For a mild reducing agent such as DTE or DTT, a concentration of
between about 1 mM and about 40 mM, for example, a concentration of
between about 5 mM and about 30 mM such as between about 15 mM and
about 25 mM, is utilized to introduce a limited number of thiols
(such as between about 2 and about 6) to the antibody while keeping
the antibody intact (which can be determined by size-exclusion
chromatography). A suitable amount of time for the reaction with a
solution of a particular concentration can be readily determined by
titrating the number of thiols produced in a given amount of time,
but the reaction is typically allowed to proceed from 10 minutes to
about one day, for example, for between about 15 minutes and about
2 hours, for example between about 20 minutes and about 60 minutes.
##STR16##
[0080] The components produced according to Schemes 1 and 2 are
then combined to give a conjugate as shown in Scheme 3.
##STR17##
[0081] Although Schemes 1-3 illustrate an optimal process for
maleimide PEG active esters, wherein the nanoparticle is first
activated by reacting an amine group(s) with the active ester of
the linker to form an activated nanoparticle, it is also possible
to first activate the antibody by reacting either an amine(s) or a
thiol(s) on the antibody with the linker and then react the
activated antibody with the nanoparticle [having either a thiol(s)
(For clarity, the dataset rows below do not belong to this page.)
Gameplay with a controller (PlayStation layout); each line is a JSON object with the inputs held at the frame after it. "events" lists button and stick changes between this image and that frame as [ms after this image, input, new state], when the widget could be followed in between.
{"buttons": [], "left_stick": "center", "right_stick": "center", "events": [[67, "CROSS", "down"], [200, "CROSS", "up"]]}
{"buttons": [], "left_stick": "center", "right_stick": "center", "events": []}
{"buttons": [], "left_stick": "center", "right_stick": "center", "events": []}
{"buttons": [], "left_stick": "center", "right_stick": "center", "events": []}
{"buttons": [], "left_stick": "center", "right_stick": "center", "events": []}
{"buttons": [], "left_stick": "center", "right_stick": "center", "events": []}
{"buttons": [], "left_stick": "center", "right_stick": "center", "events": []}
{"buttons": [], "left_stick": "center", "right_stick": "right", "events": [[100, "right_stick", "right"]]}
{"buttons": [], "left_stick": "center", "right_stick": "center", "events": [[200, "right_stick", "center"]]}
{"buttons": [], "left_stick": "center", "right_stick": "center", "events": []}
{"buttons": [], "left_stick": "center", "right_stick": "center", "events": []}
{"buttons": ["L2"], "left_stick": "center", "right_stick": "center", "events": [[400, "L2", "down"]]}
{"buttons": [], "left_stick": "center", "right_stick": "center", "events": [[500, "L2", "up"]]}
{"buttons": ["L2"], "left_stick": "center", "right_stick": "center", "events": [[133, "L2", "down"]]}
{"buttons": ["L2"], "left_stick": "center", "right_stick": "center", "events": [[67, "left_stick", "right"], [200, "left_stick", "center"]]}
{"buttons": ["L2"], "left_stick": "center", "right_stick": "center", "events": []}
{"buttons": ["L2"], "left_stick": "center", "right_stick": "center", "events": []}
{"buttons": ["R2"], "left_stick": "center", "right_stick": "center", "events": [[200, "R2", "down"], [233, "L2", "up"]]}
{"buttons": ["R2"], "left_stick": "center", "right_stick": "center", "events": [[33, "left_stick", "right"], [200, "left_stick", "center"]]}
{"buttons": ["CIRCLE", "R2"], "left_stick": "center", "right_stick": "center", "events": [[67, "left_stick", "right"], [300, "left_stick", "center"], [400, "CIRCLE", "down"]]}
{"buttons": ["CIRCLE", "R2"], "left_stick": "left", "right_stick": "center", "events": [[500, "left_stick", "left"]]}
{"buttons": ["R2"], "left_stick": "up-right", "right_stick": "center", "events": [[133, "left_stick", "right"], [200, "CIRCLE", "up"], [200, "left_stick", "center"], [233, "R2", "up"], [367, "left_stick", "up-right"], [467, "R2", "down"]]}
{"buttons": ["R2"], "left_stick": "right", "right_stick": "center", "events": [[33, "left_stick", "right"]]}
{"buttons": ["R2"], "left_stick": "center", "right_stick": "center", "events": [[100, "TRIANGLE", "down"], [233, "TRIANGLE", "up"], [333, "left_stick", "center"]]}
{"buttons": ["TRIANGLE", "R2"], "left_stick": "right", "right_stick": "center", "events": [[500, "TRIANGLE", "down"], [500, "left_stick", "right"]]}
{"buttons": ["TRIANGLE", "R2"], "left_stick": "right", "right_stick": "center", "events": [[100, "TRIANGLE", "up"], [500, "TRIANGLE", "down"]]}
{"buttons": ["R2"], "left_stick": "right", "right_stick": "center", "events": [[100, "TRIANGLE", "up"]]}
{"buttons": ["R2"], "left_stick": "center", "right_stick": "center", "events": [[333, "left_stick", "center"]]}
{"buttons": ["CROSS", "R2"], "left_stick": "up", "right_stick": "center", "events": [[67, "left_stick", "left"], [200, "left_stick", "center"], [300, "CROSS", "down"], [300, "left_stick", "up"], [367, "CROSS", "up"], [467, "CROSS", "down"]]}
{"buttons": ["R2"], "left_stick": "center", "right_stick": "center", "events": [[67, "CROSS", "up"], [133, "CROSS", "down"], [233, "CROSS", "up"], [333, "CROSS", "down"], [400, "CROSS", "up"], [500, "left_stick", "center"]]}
or an amine(s) to react with the remaining reactive group on the
linker as appropriate].
[0082] Thus, in an alternative embodiment, an antibody is activated
for conjugation and then conjugated to a nanoparticle as shown in
Schemes 4 and 5 below. In Scheme 4, the antibody is activated
instead of the nanoparticle as was shown in Scheme 1. In the
particular embodiment of scheme 4, a sugar moiety (such as located
in a glycosylated region of the Fc portion of the antibody) is
first oxidized to provide an aldehyde group, which is then reacted
with an aldehyde-reactive group of the linker (such as a hydrazide
group of the illustrated maleimide/hydrazide PEG linker).
##STR18##
[0083] Then, as shown in Scheme 5, a thiol-reactive group of the
linker portion of the activated antibody (such as a maleimide group
as illustrated) is then reacted with a thiol group on the
nanoparticle. Again, the process can be reversed, wherein the
linker is first reacted with an aldehyde group on the nanoparticle
(formed, for example, by oxidation of a sugar moiety) to form an
activated nanoparticle, and then the activated nanoparticle can be
reacted with a thiol group on the antibody. ##STR19##
[0084] Although schemes 1-5 above and 6 that follows show
particular examples of conjugates for illustrative purposes, it is
to be understood that the ratio of specific-binding moiety (in this
case, antibody) to nanoparticle in the disclosed conjugates can
vary from multiple (such as 5, 10, 20 or more) specific binding
moieties per nanoparticle to multiple nanoparticles per
specific-binding moiety (such as 5, 10, 20 or more).
Example B
Introduction of Thiols to Antibodies
[0085] To activate an antibody for conjugation, for example, an
anti-mouse IgG or anti-rabbit IgG antibody, the antibody can be
incubated with 25 mmol DTT at ambient temperature (23-25.degree.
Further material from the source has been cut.